Когда с Урала стали приходить посылки, Мария Дмитриевна не поняла, от кого они. Потом пришло письмо. Неизвестная бабушке женщина писала, что имя доктора Егора Петровича в их семье всегда будут помнить.
— Никто не брался… — читала бабушка. — Началась гангрена… Только благодаря вашему мужу…
Мария Дмитриевна и мама произносили над нашими головами непонятные нам слова.
— Должно быть, это родственники старшего Калашникова, — говорила Мария Дмитриевна, — директора медицинского…
— Какого директора? — спрашивал я.
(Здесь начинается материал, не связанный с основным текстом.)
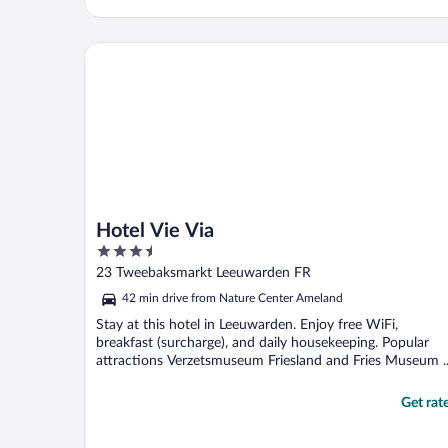
Hotel Vie Via
Hotel Vie Via
3.5
out
23 Tweebaksmarkt Leeuwarden FR
of
42 min drive from Nature Center Ameland
5
Stay at this hotel in Leeuwarden. Enjoy free WiFi,
breakfast (surcharge), and daily housekeeping. Popular
attractions Verzetsmuseum Friesland and Fries Museum ..
Get rat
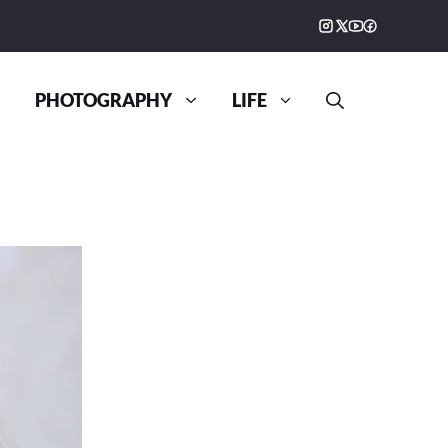
PHOTOGRAPHY
LIFE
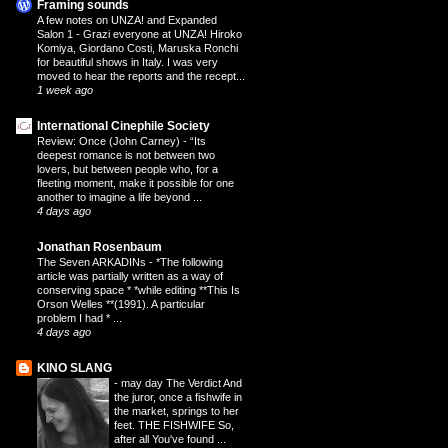
Framing sounds
A few notes on UNZA! and Expanded
Salon 1
-
Grazi everyone at UNZA! Hiroko
Komiya, Giordano Costi, Maruska Ronchi
for beautiful shows in Italy. I was very
moved to hear the reports and the recept...
1 week ago
International Cinephile Society
Review: Once (John Carney)
-
“Its
deepest romance is not between two
lovers, but between people who, for a
fleeting moment, make it possible for one
another to imagine a life beyond ...
4 days ago
Jonathan Rosenbaum
The Seven ARKADINs
-
*The following
article was partially written as a way of
conserving space * *while editing **This Is
Orson Welles **(1991). A particular
problem I had * ...
4 days ago
KINO SLANG
-
may day The Verdict And
the juror, once a fishwife in
the market, springs to her
feet. THE FISHWIFE So,
after all You've found ...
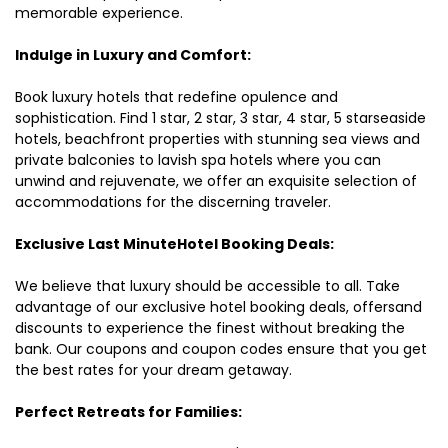
memorable experience.
Indulge in Luxury and Comfort:
Book luxury hotels that redefine opulence and
sophistication. Find 1 star, 2 star, 3 star, 4 star, 5 starseaside
hotels, beachfront properties with stunning sea views and
private balconies to lavish spa hotels where you can
unwind and rejuvenate, we offer an exquisite selection of
accommodations for the discerning traveler.
Exclusive Last MinuteHotel Booking Deals:
We believe that luxury should be accessible to all. Take
advantage of our exclusive hotel booking deals, offersand
discounts to experience the finest without breaking the
bank. Our coupons and coupon codes ensure that you get
the best rates for your dream getaway.
Perfect Retreats for Families:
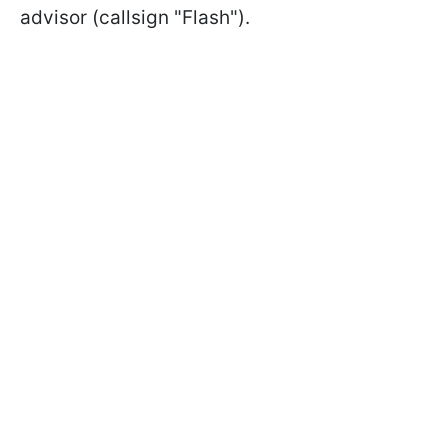
advisor (callsign "Flash").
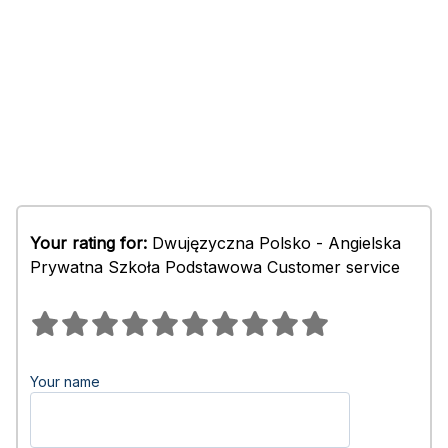
Your rating for:
Dwujęzyczna Polsko - Angielska
Prywatna Szkoła Podstawowa Customer service
Your name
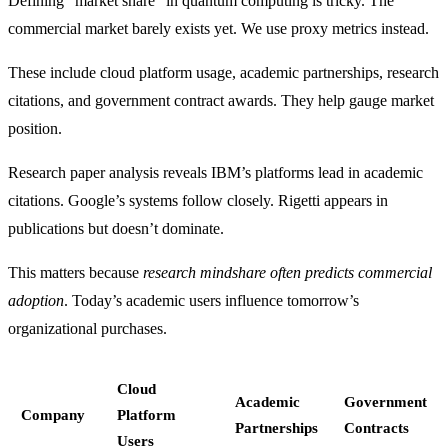
Defining “market share” in quantum computing is tricky. The
commercial market barely exists yet. We use proxy metrics instead.
These include cloud platform usage, academic partnerships, research
citations, and government contract awards. They help gauge market
position.
Research paper analysis reveals IBM’s platforms lead in academic
citations. Google’s systems follow closely. Rigetti appears in
publications but doesn’t dominate.
This matters because
research mindshare often predicts commercial
adoption
. Today’s academic users influence tomorrow’s
organizational purchases.
Cloud
Academic
Government
Company
Platform
Partnerships
Contracts
Users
До войны вмешиваться в разговор взрослых было нельзя, когда началась война — стало можно.
— Дедушку хотели лишить права преподавания… — не очень впопад отвечала бабушка. Она всегда и все мне объясняла, о чем бы я ни спрашивал. — Дедушка симпатизировал студентам…
— Как это — симпатизировал? — спрашивал я.
В перерывах между посылками Вера Викторовна Калашникова писала Марии Дмитриевне длинные письма.
— Вот когда будем жить вместе с Калашниковыми, — говорила Маша, — то подшипники твои все выкинем…
Калашниковы, Калашниковы, Калашниковы… Мы говорили о них с сестрой все время. Когда к нам в эвакуацию приехал тогда еще не умевший говорить Андрей, он, слушая нас, однажды написал Марии Дмитриевне записку, спрашивая, кто такие Калашниковы.
Мария Дмитриевна в этот момент надавливала насаженным на карандаш медным шариком накрахмаленный полотняный лепесток. Искусственные цветы на базаре покупали.
— Калашниковы… — сказала она и, подтянув меня к себе, обняла. — Кто такие Калашниковы…
Перед нами лежал медный шарик на карандаше. Шарик достал Марии Дмитриевне я. Еще когда мама болела, я свинтил его в больнице с кровати, на которой она потом умерла.
Насти Калашниковой тогда еще не было. До ее появления в моей жизни прошли еще три года эвакуации, День Победы, переезд в Ленинград, получение похвальной буханки после первого класса, отмена карточек, поступление в нахимовское училище. Даже два первых парада и те были еще до Насти.